Friday, November 12th, 2021 -- 14:30-15:30 UTC

Chairs:

  • Mališa Vučinić
  • Stephen Farrell

Agenda:

  • Administrivia and Agenda Bash
    -- chairs, 5 mins
  • Update on the call for formal analysis
    -- Mališa Vučinić, 5 mins
  • Status and scope of draft-ietf-lake-traces
    -- chairs, 5 mins
  • EDHOC Status
    -- John Mattsson & Göran Selander, 5 mins
  • EDHOC Issues pending WG decision
    -- John Mattsson & Göran Selander, 15 mins
  • Discussion of Pre-WGLC EDHOC reviews
    -- John Mattsson & Göran Selander, up to 20 mins
  • Next Steps
    -- chairs, 5 mins
  • AOB

Notetaker

  • Timothy Claeys

Minutes:

(Meeting starts at 3:30)

  • Administrivia and Agenda Bash (chairs)

    • Main items
      • Update on the formal analysis of EDHOC
      • Lake Traces draft
      • Updates on specification
  • Update on the call for formal analysis (Mališa Vučinić)
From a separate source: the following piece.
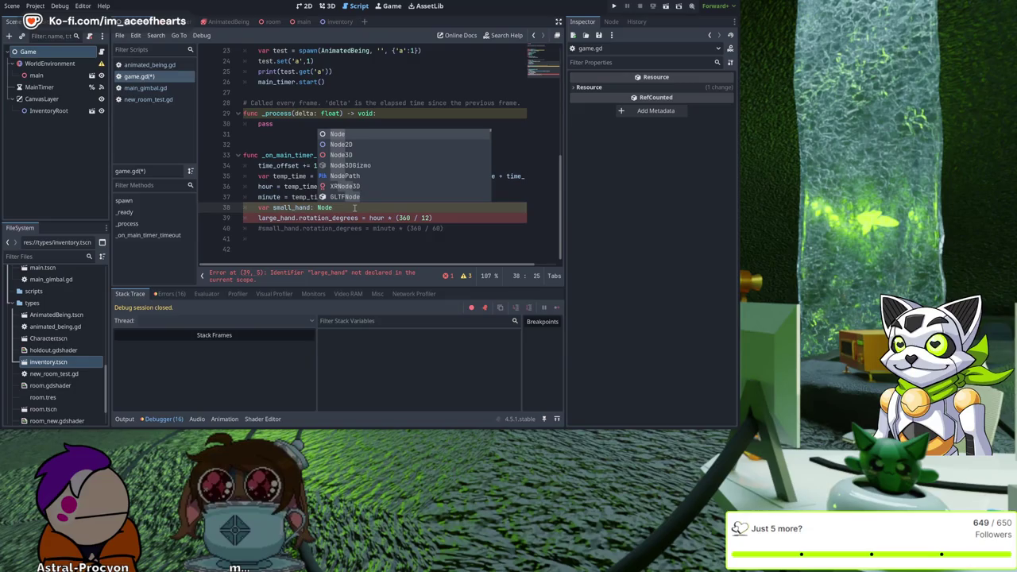
type("3d")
    • MV: Preparing a call for formal analysis. Syncing with Karthik. Working with authors on a short paper for the crypto community, for those who are not familiar with EDHOC. Currently addressing comments from Karthik. Paper gives a primer on EDHOC and consists of 3 parts:
      • Security goals
      • Design
      • How EDHOC meets the goals and research challenges
    • MV: Official invitation for the crypto community to start working on the analysis.
    • SF: this is not a consensus document. Maybe allow for comments of the WG?
    • MV: I will put this online. It will be published on open archives. We can iterate on it.
    • SF: 6 months, how do we know this is the right period.
    • MV: this was discussed during the last IETF meeting.
    • SF: Hopefully something happens in those six months.
    • MV: With the help of Karthik we will reach out to the right teams.
    • JM: 6 months is good? as a start?
    • SF: Looking forward to the first iteration.
  • Status and scope of draft-ietf-lake-traces (chairs)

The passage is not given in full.